* Exercise directions: Begin at the line below that has "Facebook link, due: Jan 4 -> Jan 6" and stop after the line that has "Write footer, due: Dec 29 -> Dec 28". Please restate only those lines, word for word.

* Extracted entries:
↓

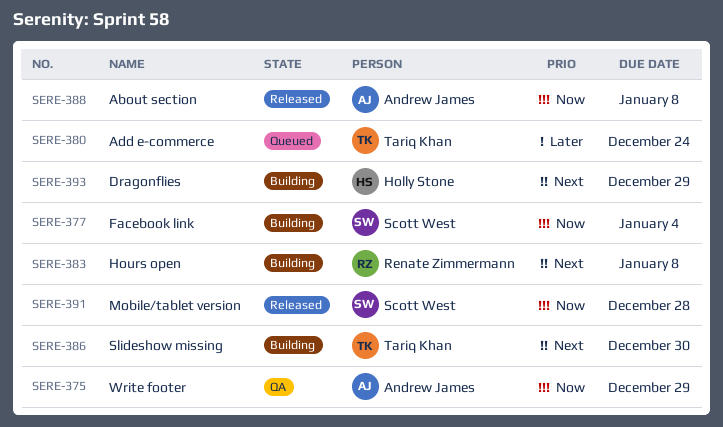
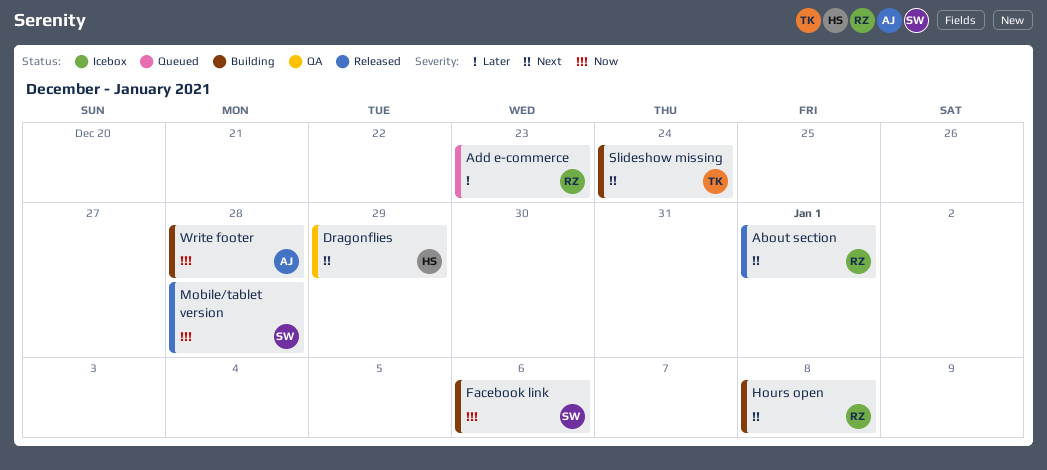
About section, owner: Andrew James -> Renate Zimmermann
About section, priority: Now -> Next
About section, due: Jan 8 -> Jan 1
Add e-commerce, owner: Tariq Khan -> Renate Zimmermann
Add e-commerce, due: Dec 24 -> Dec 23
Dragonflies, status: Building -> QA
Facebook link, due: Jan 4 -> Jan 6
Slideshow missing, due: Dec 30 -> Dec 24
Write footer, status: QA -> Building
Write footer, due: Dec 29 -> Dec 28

↑
↓

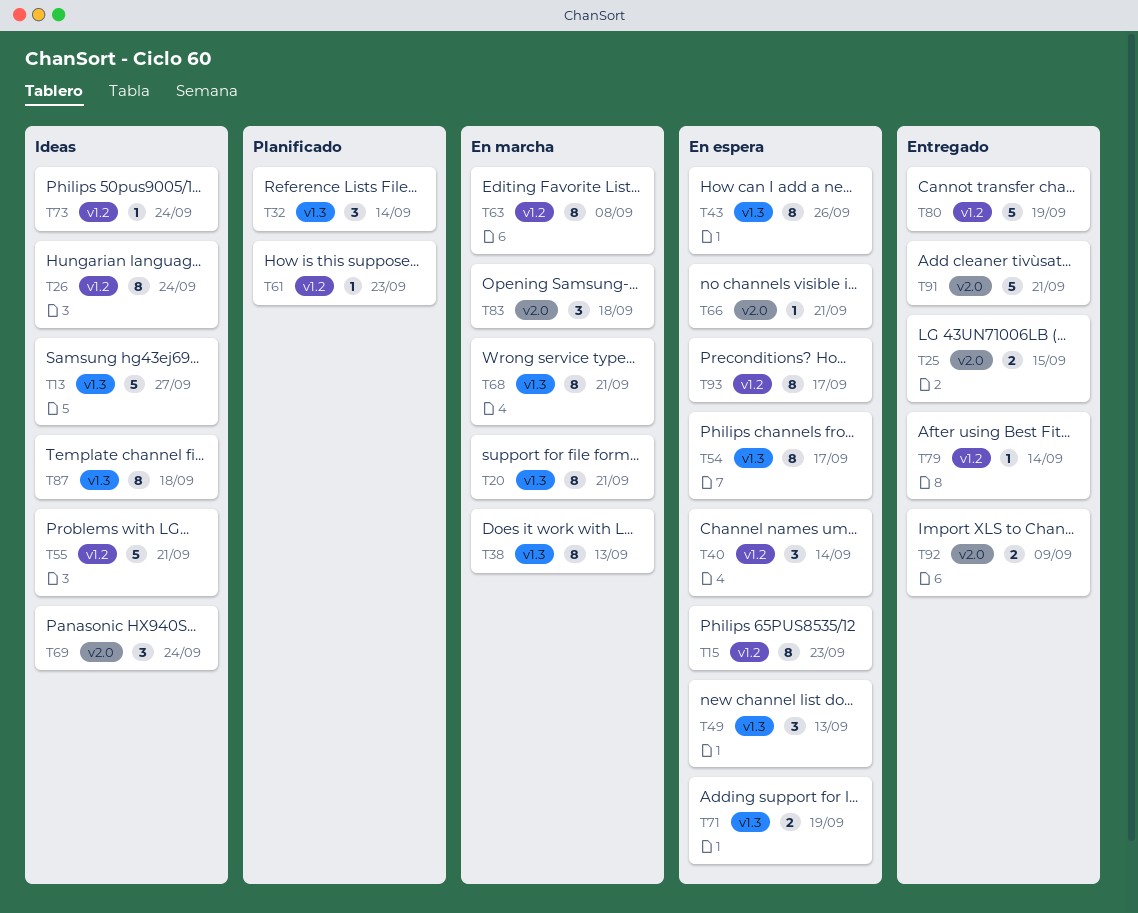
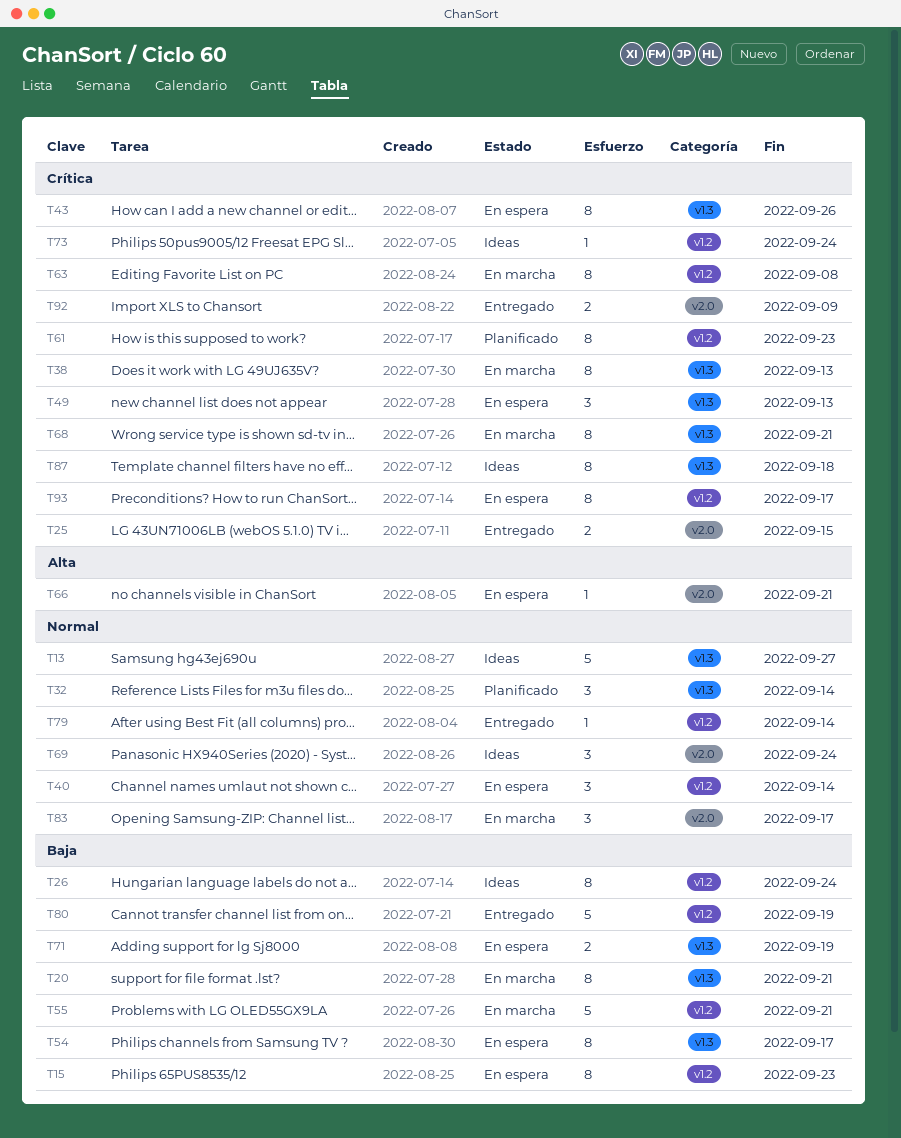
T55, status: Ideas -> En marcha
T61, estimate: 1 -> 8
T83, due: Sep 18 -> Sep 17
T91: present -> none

↑

* Problem solution:
Facebook link, due: Jan 4 -> Jan 6
Slideshow missing, due: Dec 30 -> Dec 24
Write footer, status: QA -> Building
Write footer, due: Dec 29 -> Dec 28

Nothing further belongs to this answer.